LONDON/ATHENS (Reuters) - The cash economy emerging after the closure of Greece’s banks is beginning to paralyze the country’s vital olive oil industry as farmers demand cash for supplies that distributors are unable to pay.
With the country’s lenders at risk of default, Greece’s half a million olive growers, many of them small family businesses, fear the banks will raid their accounts and are refusing to accept large payments via bank transfer.
“They want it in cash or they prefer to keep their olive oil in their tanks,” said Chris Dimizas, managing director of extra virgin olive oil producer Greekpol in the northwestern Peloponnese.
Greekpol does not have enough bank notes to keep paying the farmers even after it asked its own customers -- supermarket chains, grocery shops and restaurants -- to pay their invoices in cash, Dimizas said.
“It worked for one week, but it won’t work forever,” he said. “If we keep being unable to find a raw material supplier that can be paid through the banking system and not only in cash, the deliveries will stop immediately.”
He said the company also risks running out of bottles and caps as they are supplied from abroad and capital controls make it hard to wire payments to foreign suppliers.
Gaea, another olive oil supplier, is offering farmers cheques that they can cash once the banks re-open.
“A single olive oil cargo costs about 100,000 euros, so you can imagine we don’t have such sums in cash,” Chief Executive Aris Kefalogiannis told Reuters. He said he had secured most of the supplies he needs to keep operating until mid-August.
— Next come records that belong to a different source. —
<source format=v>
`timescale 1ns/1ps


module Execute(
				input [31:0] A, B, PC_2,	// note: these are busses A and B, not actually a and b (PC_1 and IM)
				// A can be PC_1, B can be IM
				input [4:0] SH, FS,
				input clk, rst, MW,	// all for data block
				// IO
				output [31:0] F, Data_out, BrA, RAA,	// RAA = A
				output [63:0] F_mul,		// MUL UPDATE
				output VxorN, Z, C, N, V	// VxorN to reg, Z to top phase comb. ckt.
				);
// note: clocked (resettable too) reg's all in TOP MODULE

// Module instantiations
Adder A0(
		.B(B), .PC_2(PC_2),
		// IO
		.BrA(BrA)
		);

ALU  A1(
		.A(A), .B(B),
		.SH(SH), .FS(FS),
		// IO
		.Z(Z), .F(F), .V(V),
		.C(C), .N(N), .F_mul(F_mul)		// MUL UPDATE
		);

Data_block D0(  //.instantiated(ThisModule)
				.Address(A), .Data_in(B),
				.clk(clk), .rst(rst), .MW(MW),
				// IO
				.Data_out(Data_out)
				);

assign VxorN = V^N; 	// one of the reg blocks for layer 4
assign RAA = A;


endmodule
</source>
Gaea was paying some suppliers and transport firms using online banking.
“If web banking transactions stop, I don’t know whether we will be able to export. In that case, we will have to see if we can use foreign transport firms,” said Kefalogiannis.
Olives have been cultivated in Greece for thousands of years and today the country is the world’s third-largest producer of olive oil.
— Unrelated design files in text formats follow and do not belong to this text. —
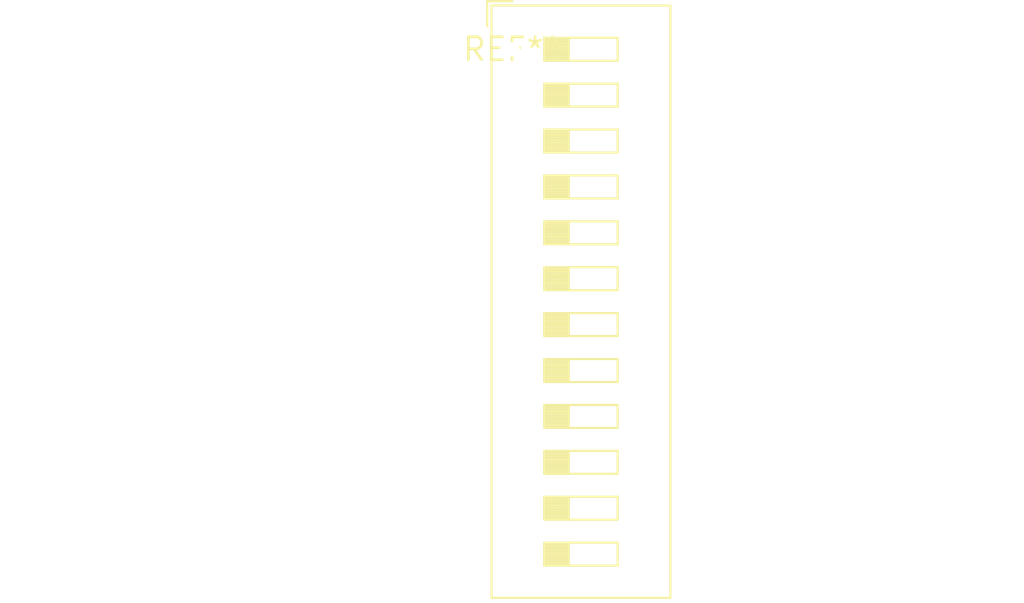
<source format=kicad_pcb>
(kicad_pcb (version 20240108) (generator pcbnew)

  (general
    (thickness 1.6)
  )

  (paper "A4")
  (layers
    (0 "F.Cu" signal)
    (31 "B.Cu" signal)
    (32 "B.Adhes" user "B.Adhesive")
    (33 "F.Adhes" user "F.Adhesive")
    (34 "B.Paste" user)
    (35 "F.Paste" user)
    (36 "B.SilkS" user "B.Silkscreen")
    (37 "F.SilkS" user "F.Silkscreen")
    (38 "B.Mask" user)
    (39 "F.Mask" user)
    (40 "Dwgs.User" user "User.Drawings")
    (41 "Cmts.User" user "User.Comments")
    (42 "Eco1.User" user "User.Eco1")
    (43 "Eco2.User" user "User.Eco2")
    (44 "Edge.Cuts" user)
    (45 "Margin" user)
    (46 "B.CrtYd" user "B.Courtyard")
    (47 "F.CrtYd" user "F.Courtyard")
    (48 "B.Fab" user)
    (49 "F.Fab" user)
    (50 "User.1" user)
    (51 "User.2" user)
    (52 "User.3" user)
    (53 "User.4" user)
    (54 "User.5" user)
    (55 "User.6" user)
    (56 "User.7" user)
    (57 "User.8" user)
    (58 "User.9" user)
  )

  (setup
    (pad_to_mask_clearance 0)
    (pcbplotparams
      (layerselection 0x00010fc_ffffffff)
      (plot_on_all_layers_selection 0x0000000_00000000)
      (disableapertmacros false)
      (usegerberextensions false)
      (usegerberattributes false)
      (usegerberadvancedattributes false)
      (creategerberjobfile false)
      (dashed_line_dash_ratio 12.000000)
      (dashed_line_gap_ratio 3.000000)
      (svgprecision 4)
      (plotframeref false)
      (viasonmask false)
      (mode 1)
      (useauxorigin false)
      (hpglpennumber 1)
      (hpglpenspeed 20)
      (hpglpendiameter 15.000000)
      (dxfpolygonmode false)
      (dxfimperialunits false)
      (dxfusepcbnewfont false)
      (psnegative false)
      (psa4output false)
      (plotreference false)
      (plotvalue false)
      (plotinvisibletext false)
      (sketchpadsonfab false)
      (subtractmaskfromsilk false)
      (outputformat 1)
      (mirror false)
      (drillshape 1)
      (scaleselection 1)
      (outputdirectory "")
    )
  )

  (net 0 "")

  (footprint "SW_DIP_SPSTx12_Slide_9.78x32.66mm_W7.62mm_P2.54mm" (layer "F.Cu") (at 0 0))

)

</source>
Exports have grown about twice as fast as domestic consumption over the past two decades but, compared to Spain and Italy, there is very little large-scale industrialized olive farming.
Of 520,000 olive growers, only half are professional farmers, according to the United States Department of Agriculture. The rest are small-scale family businesses with relatively little commercial expertise.
“Our clients abroad feels sympathy for the situation and are trying to support us,” said Dimizas at Greekpol. “We do not even want to think about what would happen if we left the euro.”